• [Your objective] Reproduce verbatim the lines that open with the one containing "をStrut Recordsからリリース！！傑作誕生。大推薦盤と" and close with the one containing "てジャケット・アートワーク装丁も非常に美しく、飾りた", including both, and nothing else.

• [Data to process]

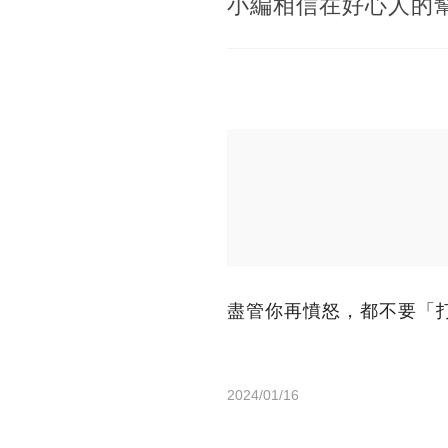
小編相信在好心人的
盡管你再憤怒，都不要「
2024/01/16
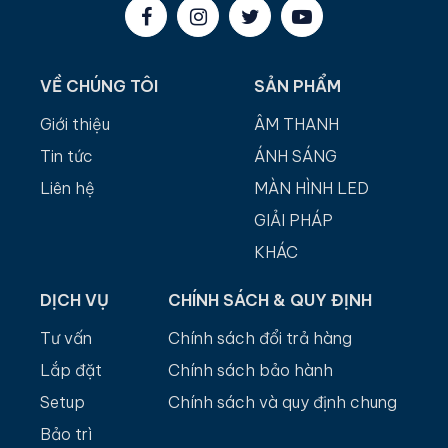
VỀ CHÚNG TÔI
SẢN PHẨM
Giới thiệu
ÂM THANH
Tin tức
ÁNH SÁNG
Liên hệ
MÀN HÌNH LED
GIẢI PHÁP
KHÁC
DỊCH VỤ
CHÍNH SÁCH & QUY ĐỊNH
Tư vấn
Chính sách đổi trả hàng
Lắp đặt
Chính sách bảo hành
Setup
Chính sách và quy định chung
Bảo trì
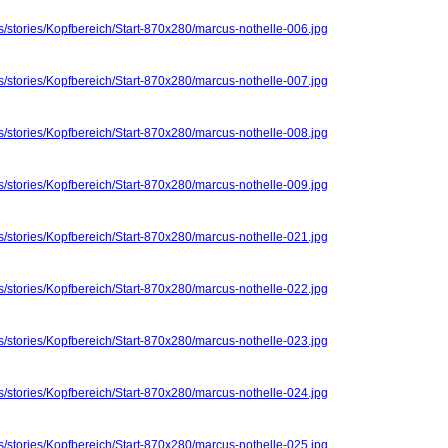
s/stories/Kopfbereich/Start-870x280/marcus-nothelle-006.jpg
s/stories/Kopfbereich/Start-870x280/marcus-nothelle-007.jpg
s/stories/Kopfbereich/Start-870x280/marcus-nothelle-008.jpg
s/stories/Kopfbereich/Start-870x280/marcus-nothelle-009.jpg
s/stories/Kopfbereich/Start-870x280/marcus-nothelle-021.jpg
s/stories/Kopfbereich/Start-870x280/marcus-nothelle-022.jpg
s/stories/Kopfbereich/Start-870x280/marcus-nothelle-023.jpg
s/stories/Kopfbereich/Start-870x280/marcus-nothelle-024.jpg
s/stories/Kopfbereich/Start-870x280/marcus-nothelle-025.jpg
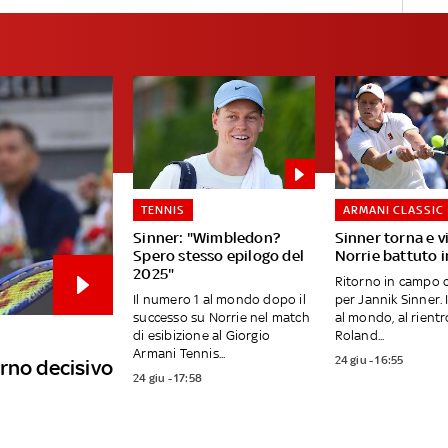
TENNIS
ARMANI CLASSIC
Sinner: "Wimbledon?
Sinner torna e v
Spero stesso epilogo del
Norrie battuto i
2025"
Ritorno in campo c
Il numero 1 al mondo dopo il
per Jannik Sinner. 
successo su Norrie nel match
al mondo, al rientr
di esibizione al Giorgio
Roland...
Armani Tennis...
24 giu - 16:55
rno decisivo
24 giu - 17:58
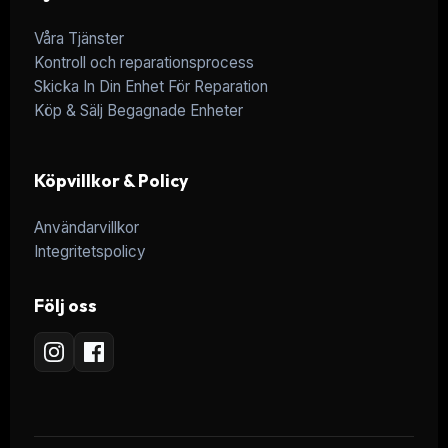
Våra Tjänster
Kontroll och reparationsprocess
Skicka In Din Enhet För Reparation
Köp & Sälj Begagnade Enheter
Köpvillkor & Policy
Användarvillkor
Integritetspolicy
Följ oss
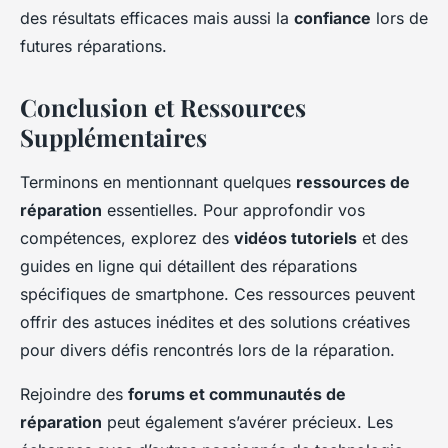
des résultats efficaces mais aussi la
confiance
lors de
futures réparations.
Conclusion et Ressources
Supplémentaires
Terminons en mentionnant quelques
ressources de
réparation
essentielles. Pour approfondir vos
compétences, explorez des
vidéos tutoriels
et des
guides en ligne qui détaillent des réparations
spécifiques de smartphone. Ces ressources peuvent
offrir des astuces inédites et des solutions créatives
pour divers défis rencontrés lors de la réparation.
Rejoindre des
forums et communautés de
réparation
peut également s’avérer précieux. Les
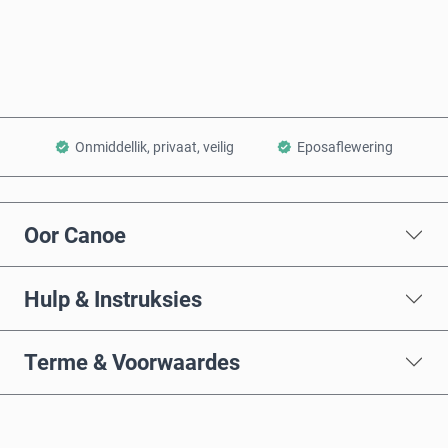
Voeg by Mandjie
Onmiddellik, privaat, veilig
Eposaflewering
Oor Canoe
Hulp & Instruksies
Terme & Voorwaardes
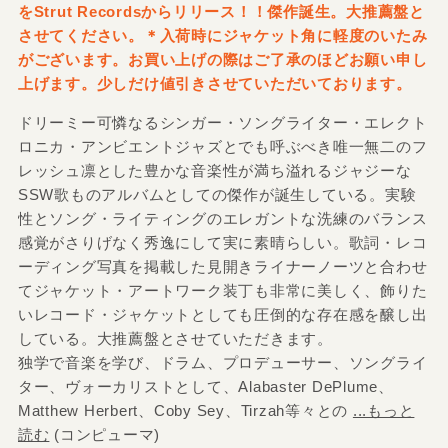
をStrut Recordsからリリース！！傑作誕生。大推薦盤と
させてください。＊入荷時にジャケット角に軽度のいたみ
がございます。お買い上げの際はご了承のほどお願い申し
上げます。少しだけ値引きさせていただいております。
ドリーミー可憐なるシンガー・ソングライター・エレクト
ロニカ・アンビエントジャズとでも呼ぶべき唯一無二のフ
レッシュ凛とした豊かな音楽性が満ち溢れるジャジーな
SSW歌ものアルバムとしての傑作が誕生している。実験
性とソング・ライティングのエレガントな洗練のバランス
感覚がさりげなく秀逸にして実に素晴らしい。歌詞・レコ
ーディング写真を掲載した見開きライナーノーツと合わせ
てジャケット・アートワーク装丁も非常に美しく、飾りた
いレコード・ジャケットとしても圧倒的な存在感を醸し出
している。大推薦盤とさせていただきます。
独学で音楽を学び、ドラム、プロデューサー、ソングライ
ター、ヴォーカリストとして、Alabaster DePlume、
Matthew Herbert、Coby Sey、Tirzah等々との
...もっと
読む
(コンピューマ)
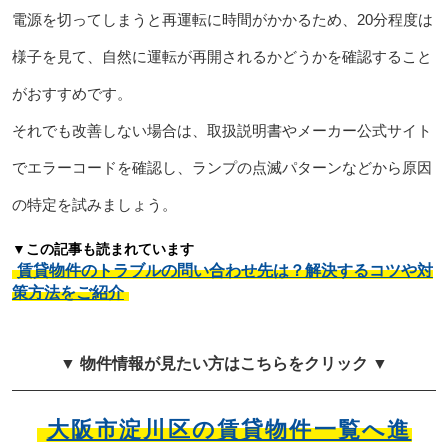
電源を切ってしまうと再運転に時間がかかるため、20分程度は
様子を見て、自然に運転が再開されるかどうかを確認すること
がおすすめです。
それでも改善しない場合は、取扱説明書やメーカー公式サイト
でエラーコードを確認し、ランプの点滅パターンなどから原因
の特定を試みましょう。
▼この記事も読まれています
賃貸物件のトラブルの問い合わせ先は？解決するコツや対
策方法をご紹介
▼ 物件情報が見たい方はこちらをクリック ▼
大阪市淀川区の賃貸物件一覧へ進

• [Output of the exercise]
をStrut Recordsからリリース！！傑作誕生。大推薦盤と
させてください。＊入荷時にジャケット角に軽度のいたみ
がございます。お買い上げの際はご了承のほどお願い申し
上げます。少しだけ値引きさせていただいております。
ドリーミー可憐なるシンガー・ソングライター・エレクト
ロニカ・アンビエントジャズとでも呼ぶべき唯一無二のフ
レッシュ凛とした豊かな音楽性が満ち溢れるジャジーな
SSW歌ものアルバムとしての傑作が誕生している。実験
性とソング・ライティングのエレガントな洗練のバランス
感覚がさりげなく秀逸にして実に素晴らしい。歌詞・レコ
ーディング写真を掲載した見開きライナーノーツと合わせ
てジャケット・アートワーク装丁も非常に美しく、飾りた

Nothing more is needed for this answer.